── Records to use

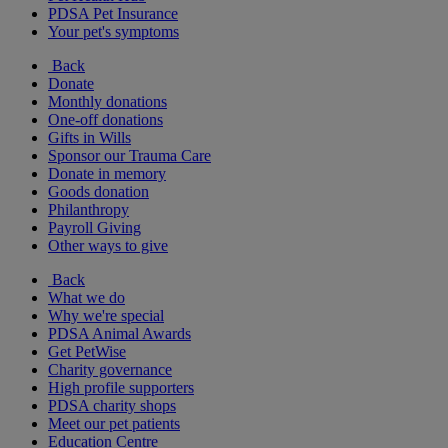
PDSA Pet Insurance
Your pet's symptoms
Back
Donate
Monthly donations
One-off donations
Gifts in Wills
Sponsor our Trauma Care
Donate in memory
Goods donation
Philanthropy
Payroll Giving
Other ways to give
Back
What we do
Why we're special
PDSA Animal Awards
Get PetWise
Charity governance
High profile supporters
PDSA charity shops
Meet our pet patients
Education Centre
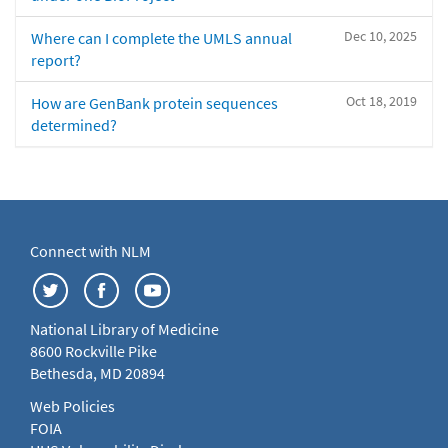
Dec 10, 2025
Where can I complete the UMLS annual
report?
Oct 18, 2019
How are GenBank protein sequences
determined?
Connect with NLM
National Library of Medicine
8600 Rockville Pike
Bethesda, MD 20894
Web Policies
FOIA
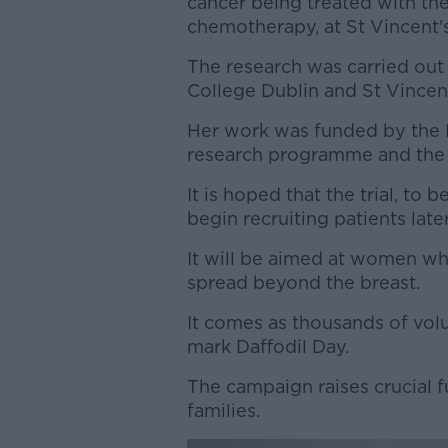
cancer being treated with the
chemotherapy, at St Vincent's
The research was carried out
College Dublin and St Vincent
Her work was funded by the Ir
research programme and the C
It is hoped that the trial, to
begin recruiting patients later
It will be aimed at women wh
spread beyond the breast.
It comes as thousands of volu
mark Daffodil Day.
The campaign raises crucial f
families.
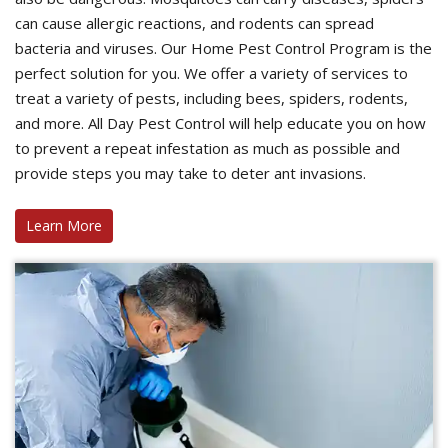
can cause allergic reactions, and rodents can spread
bacteria and viruses. Our Home Pest Control Program is the
perfect solution for you. We offer a variety of services to
treat a variety of pests, including bees, spiders, rodents,
and more. All Day Pest Control will help educate you on how
to prevent a repeat infestation as much as possible and
provide steps you may take to deter ant invasions.
Learn More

────

_Exercise directions_. Leaving the pictures aside, transcribe exactly the lines from the one containing "Donate in memory" to the final line of the entries above, both ends included.

_Answer to this task_.
Donate in memory
Goods donation
Philanthropy
Payroll Giving
Other ways to give
Back
What we do
Why we're special
PDSA Animal Awards
Get PetWise
Charity governance
High profile supporters
PDSA charity shops
Meet our pet patients
Education Centre
Dec 10, 2025
Where can I complete the UMLS annual
report?
Oct 18, 2019
How are GenBank protein sequences
determined?
Connect with NLM
National Library of Medicine
8600 Rockville Pike
Bethesda, MD 20894
Web Policies
FOIA
cancer being treated with the
chemotherapy, at St Vincent's
The research was carried out
College Dublin and St Vincent
Her work was funded by the Ir
research programme and the C
It is hoped that the trial, to
begin recruiting patients later
It will be aimed at women wh
spread beyond the breast.
It comes as thousands of volu
mark Daffodil Day.
The campaign raises crucial f
families.
can cause allergic reactions, and rodents can spread
bacteria and viruses. Our Home Pest Control Program is the
perfect solution for you. We offer a variety of services to
treat a variety of pests, including bees, spiders, rodents,
and more. All Day Pest Control will help educate you on how
to prevent a repeat infestation as much as possible and
provide steps you may take to deter ant invasions.
Learn More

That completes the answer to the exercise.